[Material provided]
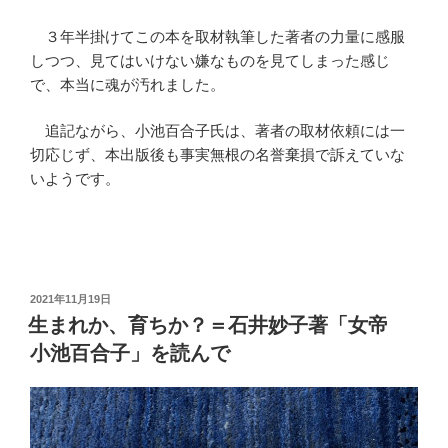
３年半掛けてこの本を取材執筆した著者の力量に感服
しつつ、見てはいけない嫌なものを見てしまった感じ
で、本当に魂が汚れました。
追記ながら、小池百合子氏は、著者の取材依頼には一
切応じず、本出版後も事実無根の名誉棄損で訴えていな
いようです。
投
2021年11月19日
稿
生まれか、育ちか？＝石井妙子著「女帝
日:
小池百合子」を読んで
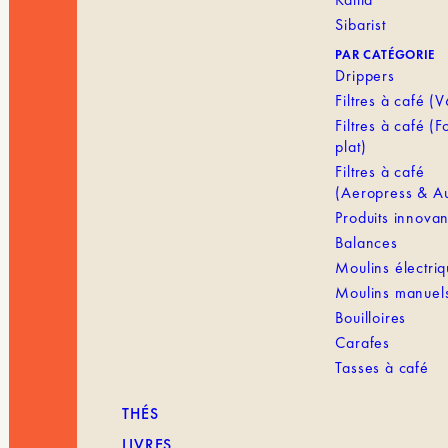
Sibarist
PAR CATÉGORIE
Drippers
Filtres à café (
Filtres à café (
plat)
Filtres à café
(Aeropress & Au
Produits innovan
Balances
Moulins électri
Moulins manuel
Bouilloires
Carafes
Tasses à café
THÉS
LIVRES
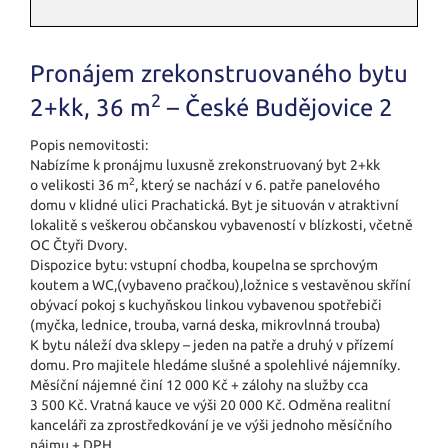
Pronájem zrekonstruovaného bytu
2
2+kk, 36 m
– České Budějovice 2
Popis nemovitosti:
Nabízíme k pronájmu luxusně zrekonstruovaný byt 2+kk
2
o velikosti 36 m
, který se nachází v 6. patře panelového
domu v klidné ulici Prachatická. Byt je situován v atraktivní
lokalitě s veškerou občanskou vybaveností v blízkosti, včetně
OC Čtyři Dvory.
Dispozice bytu: vstupní chodba, koupelna se sprchovým
koutem a WC,(vybaveno pračkou),ložnice s vestavěnou skříní
obývací pokoj s kuchyňskou linkou vybavenou spotřebiči
(myčka, lednice, trouba, varná deska, mikrovlnná trouba)
K bytu náleží dva sklepy – jeden na patře a druhý v přízemí
domu. Pro majitele hledáme slušné a spolehlivé nájemníky.
Měsíční nájemné činí 12 000 Kč + zálohy na služby cca
3 500 Kč. Vratná kauce ve výši 20 000 Kč. Odměna realitní
kanceláři za zprostředkování je ve výši jednoho měsíčního
nájmu + DPH.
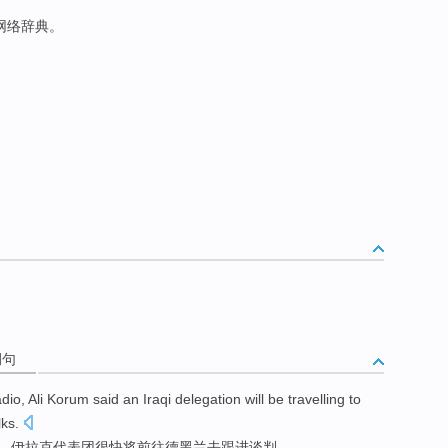
于网络辞典。
例句
dio
,
Ali Korum
said
an
Iraqi
delegation
will be
travelling to
lks
.
，
伊拉克
代表团很快
将
前往
德黑兰
去
跟进
谈判。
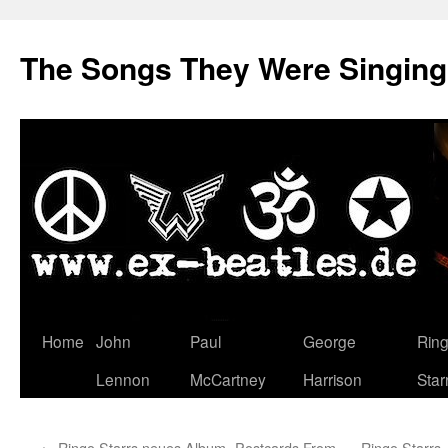
The Songs They Were Singin
Zum
Home
John
Paul
George
Rin
Inhalt
Lennon
McCartney
Harrison
Star
springen
←
Ringo Starrs neues Album „Postcards From
Ringo Starrs 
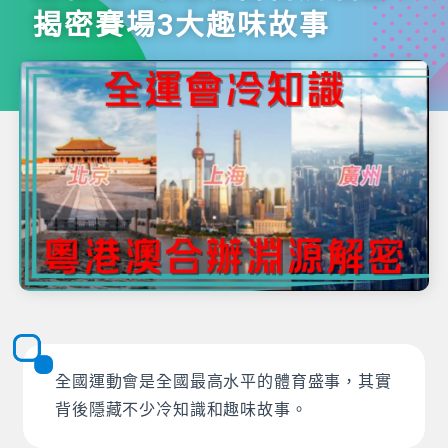
揭密賽場3大趣味故事
全國運動會是全國最高水平的體育盛事，其實
背後隱藏不少冷知識和趣味故事。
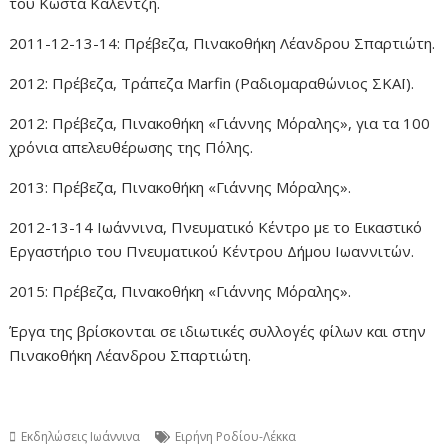
του Κώστα Καλέντζη.
2011-12-13-14: Πρέβεζα, Πινακοθήκη Λέανδρου Σπαρτιώτη.
2012: Πρέβεζα, Τράπεζα Marfin (Ραδιομαραθώνιος ΣΚΑΪ).
2012: Πρέβεζα, Πινακοθήκη «Γιάννης Μόραλης», για τα 100
χρόνια απελευθέρωσης της Πόλης.
2013: Πρέβεζα, Πινακοθήκη «Γιάννης Μόραλης».
2012-13-14 Ιωάννινα, Πνευματικό Κέντρο με το Εικαστικό
Εργαστήριο του Πνευματικού Κέντρου Δήμου Ιωαννιτών.
2015: Πρέβεζα, Πινακοθήκη «Γιάννης Μόραλης».
Έργα της βρίσκονται σε ιδιωτικές συλλογές φίλων και στην
Πινακοθήκη Λέανδρου Σπαρτιώτη.
Εκδηλώσεις Ιωάννινα
Ειρήνη Ροδίου-Λέκκα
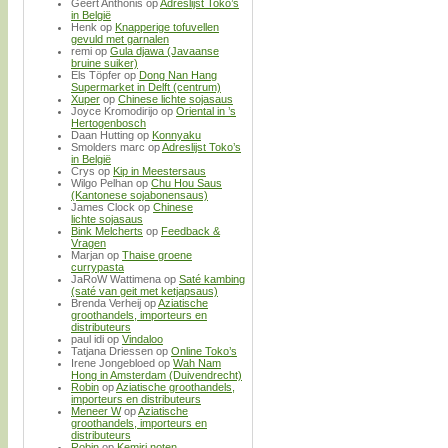
Geert Anthonis
op
Adreslijst Toko’s
in België
Henk
op
Knapperige tofuvellen
gevuld met garnalen
remi
op
Gula djawa (Javaanse
bruine suiker)
Els Töpfer
op
Dong Nan Hang
Supermarket in Delft (centrum)
Xuper
op
Chinese lichte sojasaus
Joyce Kromodirijo
op
Oriental in ’s
Hertogenbosch
Daan Hutting
op
Konnyaku
Smolders marc
op
Adreslijst Toko’s
in België
Crys
op
Kip in Meestersaus
Wilgo Pelhan
op
Chu Hou Saus
(Kantonese sojabonensaus)
James Clock
op
Chinese
lichte sojasaus
Bink Melcherts
op
Feedback &
Vragen
Marjan
op
Thaise groene
currypasta
JaRoW Wattimena
op
Saté kambing
(saté van geit met ketjapsaus)
Brenda Verheij
op
Aziatische
groothandels, importeurs en
distributeurs
paul idi
op
Vindaloo
Tatjana Driessen
op
Online Toko’s
Irene Jongebloed
op
Wah Nam
Hong in Amsterdam (Duivendrecht)
Robin
op
Aziatische groothandels,
importeurs en distributeurs
Meneer W
op
Aziatische
groothandels, importeurs en
distributeurs
Robin
op
Kemiri noten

[Task item]
Above are the records; restate exactly the lines from the one containing "2013: Πρέβεζα, Πινακοθήκη" through the one containing "Dong Nan Hang", keeping pictures out.

[Solution]
2013: Πρέβεζα, Πινακοθήκη «Γιάννης Μόραλης».
2012-13-14 Ιωάννινα, Πνευματικό Κέντρο με το Εικαστικό
Εργαστήριο του Πνευματικού Κέντρου Δήμου Ιωαννιτών.
2015: Πρέβεζα, Πινακοθήκη «Γιάννης Μόραλης».
Έργα της βρίσκονται σε ιδιωτικές συλλογές φίλων και στην
Πινακοθήκη Λέανδρου Σπαρτιώτη.
Εκδηλώσεις Ιωάννινα
Ειρήνη Ροδίου-Λέκκα
Geert Anthonis
op
Adreslijst Toko’s
in België
Henk
op
Knapperige tofuvellen
gevuld met garnalen
remi
op
Gula djawa (Javaanse
bruine suiker)
Els Töpfer
op
Dong Nan Hang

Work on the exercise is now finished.